Exercise:
In the rows below, take the lines from the one containing "Together, they create" through the one containing "Begin by rinsing the bulgur wheat under cold", inclusive. Output them as a Markdown table with a No. column counting from 1 and a Text column holding each line, and skip any blank lines.

The records:
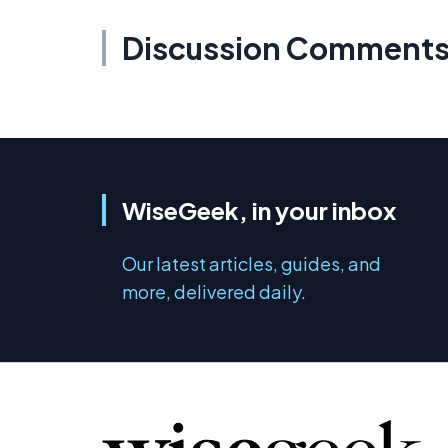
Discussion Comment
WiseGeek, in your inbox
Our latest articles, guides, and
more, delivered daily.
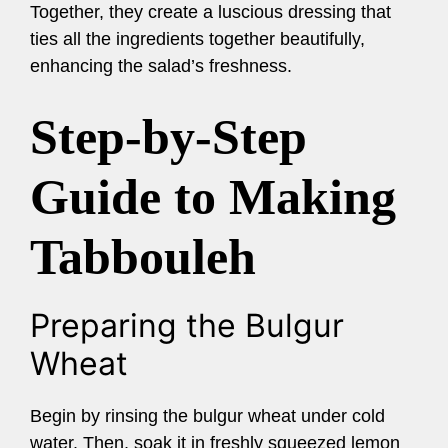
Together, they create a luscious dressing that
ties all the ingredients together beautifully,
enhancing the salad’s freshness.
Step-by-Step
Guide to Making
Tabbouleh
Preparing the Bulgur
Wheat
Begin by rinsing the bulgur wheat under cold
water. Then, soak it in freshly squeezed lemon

* * *

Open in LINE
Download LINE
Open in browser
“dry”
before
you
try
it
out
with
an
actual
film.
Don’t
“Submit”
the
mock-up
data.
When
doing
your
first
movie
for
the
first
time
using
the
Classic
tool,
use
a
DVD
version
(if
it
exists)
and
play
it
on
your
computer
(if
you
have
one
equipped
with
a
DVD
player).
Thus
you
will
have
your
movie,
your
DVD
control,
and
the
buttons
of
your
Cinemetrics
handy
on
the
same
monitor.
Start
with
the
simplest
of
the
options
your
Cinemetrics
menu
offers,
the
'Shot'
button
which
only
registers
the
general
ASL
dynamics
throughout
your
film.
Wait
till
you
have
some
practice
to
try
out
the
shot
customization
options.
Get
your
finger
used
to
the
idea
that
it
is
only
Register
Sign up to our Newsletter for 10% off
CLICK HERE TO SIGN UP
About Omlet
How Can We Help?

Written answer:
| No. | Text |
|---|---|
| 1 | Together, they create a luscious dressing that |
| 2 | ties all the ingredients together beautifully, |
| 3 | enhancing the salad’s freshness. |
| 4 | Step-by-Step |
| 5 | Guide to Making |
| 6 | Tabbouleh |
| 7 | Preparing the Bulgur |
| 8 | Wheat |
| 9 | Begin by rinsing the bulgur wheat under cold |